One problem that arises in any cross-platform development is that assumptions about “the other platforms” (being the ones you didn’t originally write the software on) are sometimes made based on one of the following sources of information:

  • none
  • a superficial inspection of the other platform
  • analogy to the “primary” platform

An example of the third case: I used to work on the Mac version of a multi-platform product, certain core parts of which were implemented by cross-platform libraries. One of these libraries just needed a little configuration for each platform: tell it what file extension to use for shared libraries, and give it the path to the Registry.

What cost me a morning today was an example of the second case: assuming that all Macs are like the one you tried. Let me show you what I mean. Here’s the contents of /Developer on my Mac:

$ ls /Developer/
WebObjects

Wait, where’s Xcode? Oh right, they moved it for the App Store builds didn’t they?
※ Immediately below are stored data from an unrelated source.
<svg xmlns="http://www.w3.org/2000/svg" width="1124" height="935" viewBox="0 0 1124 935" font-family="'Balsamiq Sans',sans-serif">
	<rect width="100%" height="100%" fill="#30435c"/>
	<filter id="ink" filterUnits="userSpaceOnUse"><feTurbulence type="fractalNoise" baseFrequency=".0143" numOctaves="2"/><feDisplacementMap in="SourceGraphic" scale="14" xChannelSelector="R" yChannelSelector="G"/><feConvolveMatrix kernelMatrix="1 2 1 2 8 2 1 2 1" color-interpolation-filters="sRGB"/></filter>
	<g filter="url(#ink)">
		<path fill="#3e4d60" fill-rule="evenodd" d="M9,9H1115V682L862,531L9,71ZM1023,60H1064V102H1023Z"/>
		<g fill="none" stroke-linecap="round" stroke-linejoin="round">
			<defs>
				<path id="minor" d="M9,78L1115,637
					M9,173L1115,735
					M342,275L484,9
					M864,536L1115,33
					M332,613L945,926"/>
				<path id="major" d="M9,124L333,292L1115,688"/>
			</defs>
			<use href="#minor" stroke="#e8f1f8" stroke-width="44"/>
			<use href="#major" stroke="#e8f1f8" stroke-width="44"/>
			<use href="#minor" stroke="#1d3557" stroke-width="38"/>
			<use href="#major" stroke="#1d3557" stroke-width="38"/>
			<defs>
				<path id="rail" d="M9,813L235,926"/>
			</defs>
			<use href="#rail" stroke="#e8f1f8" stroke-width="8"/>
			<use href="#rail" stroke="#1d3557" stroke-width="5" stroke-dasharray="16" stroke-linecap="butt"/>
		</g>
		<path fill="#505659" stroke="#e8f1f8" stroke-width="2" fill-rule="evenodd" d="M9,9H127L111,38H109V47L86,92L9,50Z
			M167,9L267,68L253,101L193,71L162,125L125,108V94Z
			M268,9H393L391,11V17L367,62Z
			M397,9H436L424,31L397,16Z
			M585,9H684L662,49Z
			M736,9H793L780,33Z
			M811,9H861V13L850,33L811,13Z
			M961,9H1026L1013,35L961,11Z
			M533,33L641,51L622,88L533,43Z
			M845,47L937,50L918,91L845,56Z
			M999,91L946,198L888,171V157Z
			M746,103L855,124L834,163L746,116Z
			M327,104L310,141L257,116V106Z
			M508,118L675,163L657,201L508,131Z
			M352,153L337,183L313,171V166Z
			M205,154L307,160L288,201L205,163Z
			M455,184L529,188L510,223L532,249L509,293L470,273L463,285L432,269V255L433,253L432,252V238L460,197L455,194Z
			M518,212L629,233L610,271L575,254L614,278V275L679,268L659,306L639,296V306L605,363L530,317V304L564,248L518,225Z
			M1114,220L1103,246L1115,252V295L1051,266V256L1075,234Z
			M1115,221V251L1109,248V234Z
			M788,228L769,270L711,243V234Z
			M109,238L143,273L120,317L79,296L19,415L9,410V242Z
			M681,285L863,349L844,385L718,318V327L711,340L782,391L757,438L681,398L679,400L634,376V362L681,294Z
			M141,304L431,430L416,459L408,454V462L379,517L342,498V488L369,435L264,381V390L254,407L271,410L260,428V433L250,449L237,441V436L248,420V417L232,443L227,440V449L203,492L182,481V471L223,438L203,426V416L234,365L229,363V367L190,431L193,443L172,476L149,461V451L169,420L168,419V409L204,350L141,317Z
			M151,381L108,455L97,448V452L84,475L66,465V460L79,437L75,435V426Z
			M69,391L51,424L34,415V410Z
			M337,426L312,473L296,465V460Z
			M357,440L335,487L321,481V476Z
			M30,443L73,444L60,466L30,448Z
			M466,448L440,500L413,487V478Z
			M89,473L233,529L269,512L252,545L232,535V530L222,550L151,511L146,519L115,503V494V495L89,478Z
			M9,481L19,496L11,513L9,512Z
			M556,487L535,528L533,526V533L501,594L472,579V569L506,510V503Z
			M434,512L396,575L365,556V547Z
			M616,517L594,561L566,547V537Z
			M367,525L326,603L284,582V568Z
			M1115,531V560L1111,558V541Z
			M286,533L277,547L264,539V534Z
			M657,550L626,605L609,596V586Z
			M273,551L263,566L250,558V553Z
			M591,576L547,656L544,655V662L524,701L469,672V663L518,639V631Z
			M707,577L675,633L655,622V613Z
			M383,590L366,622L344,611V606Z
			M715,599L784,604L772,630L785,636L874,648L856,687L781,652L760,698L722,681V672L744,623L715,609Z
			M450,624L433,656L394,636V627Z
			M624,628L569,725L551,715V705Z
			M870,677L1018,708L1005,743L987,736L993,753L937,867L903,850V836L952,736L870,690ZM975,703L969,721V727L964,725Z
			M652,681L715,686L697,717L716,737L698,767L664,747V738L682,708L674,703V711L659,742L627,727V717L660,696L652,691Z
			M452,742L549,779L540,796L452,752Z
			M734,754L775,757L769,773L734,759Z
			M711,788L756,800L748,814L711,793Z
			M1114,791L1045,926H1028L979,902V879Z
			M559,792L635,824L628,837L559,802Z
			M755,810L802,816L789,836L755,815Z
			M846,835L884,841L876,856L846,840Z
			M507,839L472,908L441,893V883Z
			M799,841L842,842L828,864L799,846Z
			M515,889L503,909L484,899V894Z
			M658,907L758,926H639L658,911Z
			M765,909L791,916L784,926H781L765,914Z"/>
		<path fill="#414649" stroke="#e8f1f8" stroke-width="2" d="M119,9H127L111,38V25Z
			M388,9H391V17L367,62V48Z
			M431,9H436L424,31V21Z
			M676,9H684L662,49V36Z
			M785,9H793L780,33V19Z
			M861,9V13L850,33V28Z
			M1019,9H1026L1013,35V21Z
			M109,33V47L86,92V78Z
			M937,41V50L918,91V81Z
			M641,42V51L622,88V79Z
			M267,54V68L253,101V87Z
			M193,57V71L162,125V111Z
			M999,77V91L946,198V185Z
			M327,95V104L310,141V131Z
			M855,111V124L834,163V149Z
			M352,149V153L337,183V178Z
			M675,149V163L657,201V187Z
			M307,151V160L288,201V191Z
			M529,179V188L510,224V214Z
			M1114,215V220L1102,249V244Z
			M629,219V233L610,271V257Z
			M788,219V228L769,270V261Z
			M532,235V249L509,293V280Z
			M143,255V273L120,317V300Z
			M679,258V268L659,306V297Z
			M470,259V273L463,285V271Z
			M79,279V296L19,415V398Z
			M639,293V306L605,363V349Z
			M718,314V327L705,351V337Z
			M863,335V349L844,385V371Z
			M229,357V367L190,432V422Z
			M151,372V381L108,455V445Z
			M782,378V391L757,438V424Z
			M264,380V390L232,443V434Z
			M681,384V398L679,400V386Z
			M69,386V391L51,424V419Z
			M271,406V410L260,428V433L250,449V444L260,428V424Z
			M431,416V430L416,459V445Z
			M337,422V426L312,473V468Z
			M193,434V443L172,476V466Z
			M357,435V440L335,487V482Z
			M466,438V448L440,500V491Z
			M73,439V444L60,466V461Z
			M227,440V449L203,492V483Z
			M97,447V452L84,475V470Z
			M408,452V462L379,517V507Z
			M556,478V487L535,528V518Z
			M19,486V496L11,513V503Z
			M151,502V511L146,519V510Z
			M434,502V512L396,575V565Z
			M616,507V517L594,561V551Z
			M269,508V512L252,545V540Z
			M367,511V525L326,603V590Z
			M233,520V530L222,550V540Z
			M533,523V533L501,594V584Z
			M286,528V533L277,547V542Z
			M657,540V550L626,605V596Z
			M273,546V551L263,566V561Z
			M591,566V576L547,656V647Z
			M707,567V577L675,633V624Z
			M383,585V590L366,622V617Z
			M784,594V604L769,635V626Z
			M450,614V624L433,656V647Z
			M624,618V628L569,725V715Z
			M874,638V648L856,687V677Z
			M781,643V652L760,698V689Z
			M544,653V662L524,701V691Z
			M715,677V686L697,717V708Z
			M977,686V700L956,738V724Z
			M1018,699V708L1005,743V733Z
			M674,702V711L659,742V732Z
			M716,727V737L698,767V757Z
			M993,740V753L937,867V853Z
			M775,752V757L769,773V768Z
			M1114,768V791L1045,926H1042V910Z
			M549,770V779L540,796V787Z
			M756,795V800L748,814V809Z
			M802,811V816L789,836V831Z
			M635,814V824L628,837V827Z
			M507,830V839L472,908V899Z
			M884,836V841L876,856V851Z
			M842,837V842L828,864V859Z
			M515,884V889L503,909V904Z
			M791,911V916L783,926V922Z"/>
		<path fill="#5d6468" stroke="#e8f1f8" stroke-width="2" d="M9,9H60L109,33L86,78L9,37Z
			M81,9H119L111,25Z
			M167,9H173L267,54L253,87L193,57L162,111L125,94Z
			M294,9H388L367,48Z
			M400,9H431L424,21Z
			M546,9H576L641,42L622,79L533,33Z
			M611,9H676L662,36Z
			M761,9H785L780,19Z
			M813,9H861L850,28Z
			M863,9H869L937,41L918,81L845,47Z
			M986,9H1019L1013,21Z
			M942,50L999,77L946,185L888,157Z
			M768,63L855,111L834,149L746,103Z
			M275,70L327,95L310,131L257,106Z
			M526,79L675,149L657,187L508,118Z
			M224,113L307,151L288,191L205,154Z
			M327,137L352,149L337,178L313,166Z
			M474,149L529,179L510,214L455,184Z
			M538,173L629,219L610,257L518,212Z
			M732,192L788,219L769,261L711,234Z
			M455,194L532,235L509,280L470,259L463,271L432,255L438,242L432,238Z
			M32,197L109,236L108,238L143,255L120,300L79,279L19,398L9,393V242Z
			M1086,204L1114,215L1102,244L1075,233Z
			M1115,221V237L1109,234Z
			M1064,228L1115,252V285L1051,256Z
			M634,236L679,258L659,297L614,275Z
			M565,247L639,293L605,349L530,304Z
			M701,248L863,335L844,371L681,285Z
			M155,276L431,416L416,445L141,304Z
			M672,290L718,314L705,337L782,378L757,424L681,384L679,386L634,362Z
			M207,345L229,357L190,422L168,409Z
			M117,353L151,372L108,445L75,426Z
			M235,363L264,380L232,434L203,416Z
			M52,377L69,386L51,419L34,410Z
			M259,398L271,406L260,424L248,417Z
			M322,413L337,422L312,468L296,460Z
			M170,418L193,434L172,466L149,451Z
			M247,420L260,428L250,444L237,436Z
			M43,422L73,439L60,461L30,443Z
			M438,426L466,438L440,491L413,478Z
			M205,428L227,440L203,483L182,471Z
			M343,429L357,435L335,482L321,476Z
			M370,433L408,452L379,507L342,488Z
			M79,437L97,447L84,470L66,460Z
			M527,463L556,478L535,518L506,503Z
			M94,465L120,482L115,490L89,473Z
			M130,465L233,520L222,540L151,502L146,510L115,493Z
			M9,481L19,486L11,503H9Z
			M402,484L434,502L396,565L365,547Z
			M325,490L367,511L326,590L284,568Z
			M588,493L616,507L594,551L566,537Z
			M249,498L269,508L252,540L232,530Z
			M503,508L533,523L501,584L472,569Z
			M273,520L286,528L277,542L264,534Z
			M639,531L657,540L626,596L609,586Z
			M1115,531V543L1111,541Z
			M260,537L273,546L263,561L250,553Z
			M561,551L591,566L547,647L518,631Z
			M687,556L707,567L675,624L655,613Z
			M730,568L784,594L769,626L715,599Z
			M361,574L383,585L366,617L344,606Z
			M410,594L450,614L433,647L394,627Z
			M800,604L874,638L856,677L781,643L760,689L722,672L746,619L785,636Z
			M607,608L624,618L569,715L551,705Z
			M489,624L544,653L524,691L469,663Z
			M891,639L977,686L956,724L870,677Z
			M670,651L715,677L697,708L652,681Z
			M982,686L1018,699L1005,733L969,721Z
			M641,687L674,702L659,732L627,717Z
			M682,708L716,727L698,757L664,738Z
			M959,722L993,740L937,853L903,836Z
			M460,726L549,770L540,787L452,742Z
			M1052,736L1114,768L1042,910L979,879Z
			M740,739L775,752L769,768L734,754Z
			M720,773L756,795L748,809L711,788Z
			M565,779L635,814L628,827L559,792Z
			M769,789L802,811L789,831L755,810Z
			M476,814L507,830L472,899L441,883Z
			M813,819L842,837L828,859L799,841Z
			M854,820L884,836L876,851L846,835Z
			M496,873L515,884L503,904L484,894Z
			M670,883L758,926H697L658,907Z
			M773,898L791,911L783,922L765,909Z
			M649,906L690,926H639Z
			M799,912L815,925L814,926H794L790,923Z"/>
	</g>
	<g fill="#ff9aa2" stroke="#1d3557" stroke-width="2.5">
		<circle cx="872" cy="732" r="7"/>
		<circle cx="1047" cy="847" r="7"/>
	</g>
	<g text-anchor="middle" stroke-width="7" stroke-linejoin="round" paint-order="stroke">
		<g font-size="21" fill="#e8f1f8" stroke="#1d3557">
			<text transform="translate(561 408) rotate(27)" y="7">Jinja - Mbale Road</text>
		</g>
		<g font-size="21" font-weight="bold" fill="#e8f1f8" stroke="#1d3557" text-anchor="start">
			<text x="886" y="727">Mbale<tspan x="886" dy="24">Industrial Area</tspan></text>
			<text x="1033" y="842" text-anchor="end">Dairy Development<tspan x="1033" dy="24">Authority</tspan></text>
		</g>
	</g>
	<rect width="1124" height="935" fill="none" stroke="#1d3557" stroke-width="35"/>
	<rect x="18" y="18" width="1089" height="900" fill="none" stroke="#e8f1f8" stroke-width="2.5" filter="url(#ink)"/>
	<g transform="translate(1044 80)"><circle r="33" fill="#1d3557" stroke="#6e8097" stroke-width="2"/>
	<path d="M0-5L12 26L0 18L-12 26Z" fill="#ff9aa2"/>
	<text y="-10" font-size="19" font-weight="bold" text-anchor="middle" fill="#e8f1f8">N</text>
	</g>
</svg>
$ ls /Applications/Xcode.app
ls: /Applications/Xcode.app: No such file or directory

WHAAAAA?

OMFG!

Since Xcode 2.5, Xcode has been relocatable and can live anywhere on the filesystem. Even if it is in one of the usual places, that might not be the version a developer wants to use. I keep a few different Xcodes around: usually the current one, the last one I knew everything worked on, and a developer preview release when there is one. I then also tend to forget to throw old Xcodes away, so I’ve got 4 different versions at the moment.

But surely this is all evil chaos from those crazy precious Mac-using weirdos! How can you possibly cope with all of that confusion? Enter xcode-select:

$ xcode-select -print-path
/Applications/Xcode4.6.app/Contents/Developer

Xcode-select is in /usr/bin, so you don’t have the bootstrapping problem of trying to find the tool that lets you find the thing. That means that you can always rely on it being in one place for your scripts or other build tools. You can use it in a shell script:

XCODE_DEVELOPER_DIR=`/usr/bin/xcode-select -print-path`

or in a CMake file:

exec_program(/usr/bin/xcode-select ARGS -print-path OUTPUT_VARIABLE XCODE_DEVELOPER_DIR)

or in whatever other tool you’re using. The path is manually chosen by the developer (using the -switch option), so if for some reason it doesn’t work out (like the developer has deleted that version of Xcode without updating xcode-select), then you can fall back to looking in default locations.

Please do use xcode-select as a first choice for finding Xcode or the developer folder on any Mac system, particularly if your project uses a build generator. It’s more robust to changes—either from Apple or from the users of that Mac—than relying on the developer tools being installed to their default location.